Este lugar es un misterio, Daniel, un santuario. Cada
libro, cada tomo que ves, tiene alma. El alma de quien lo escribió, y el
alma de quienes lo leyeron y vivieron y soñaron con él. Cada vez que un
libro cambia de manos, cada vez que alguien desliza la mirada por sus
páginas, su espíritu crece y se hace fuerte. Hace ya muchos años, cuando
mi padre me trajo por primera vez aquí, este lugar ya era viejo. Quizá
tan viejo como la misma ciudad. Nadie sabe a ciencia cierta desde cuándo
existe, o quiénes lo crearon. Te diré lo que mi padre me dijo a mí.

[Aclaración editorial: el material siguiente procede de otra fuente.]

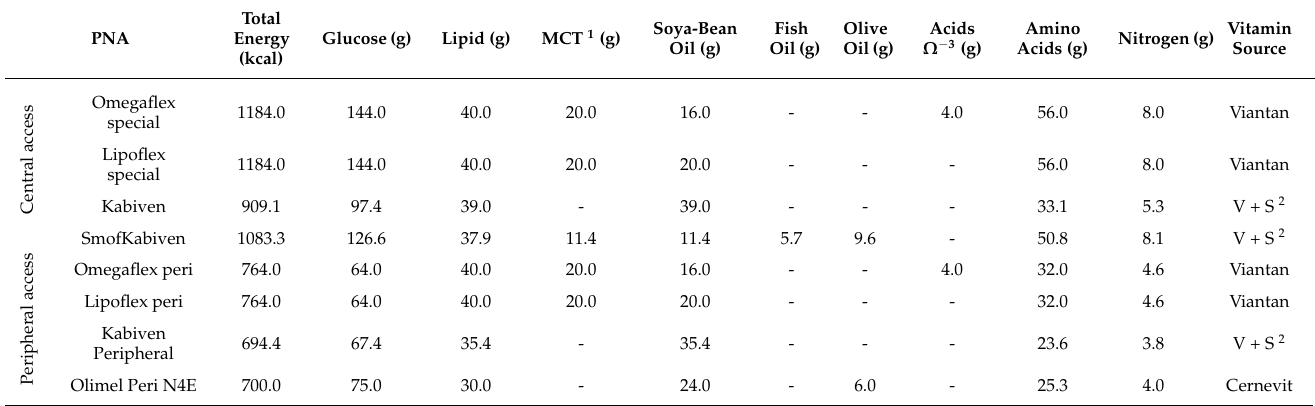
Table 1. Composition comparison of studied parenteral nutrition admixtures (volume 1000 mL).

Cuando una biblioteca desaparece, cuando una librería cierra sus
puertas, cuando un libro se pierde en el olvido, los que conocemos este
lugar, los guardianes, nos aseguramos de que llegue aquí. En este lugar,
los libros que ya nadie recuerda, los libros que se han perdido en el
tiempo, viven para siempre, esperando llegar algún día a las manos de un
nuevo lector, de un nuevo espíritu. En la tienda nosotros los vendemos y
los compramos, pero en realidad los libros no tienen dueño. Cada libro
que ves aquí ha sido el mejor amigo de alguien. Ahora sólo nos tienen a
nosotros, Daniel. ¿Crees que vas a poder guardar este secreto?
Mi
mirada se perdió en la inmensidad de aquel lugar, en su luz encantada. Asentí y
mi padre sonrió.
—
¿Y sabes
lo mejor? —preguntó.
Negué en silencio
— La costumbre es que la primera vez que
alguien visita este lugar tiene que escoger un libro, el que prefiera, y adoptarlo, asegurándose de que nunca
desaparezca, de que siempre permanezca
vivo. Es una promesa muy importante. De por vida —explicó mi padre—. Hoy es tu turno.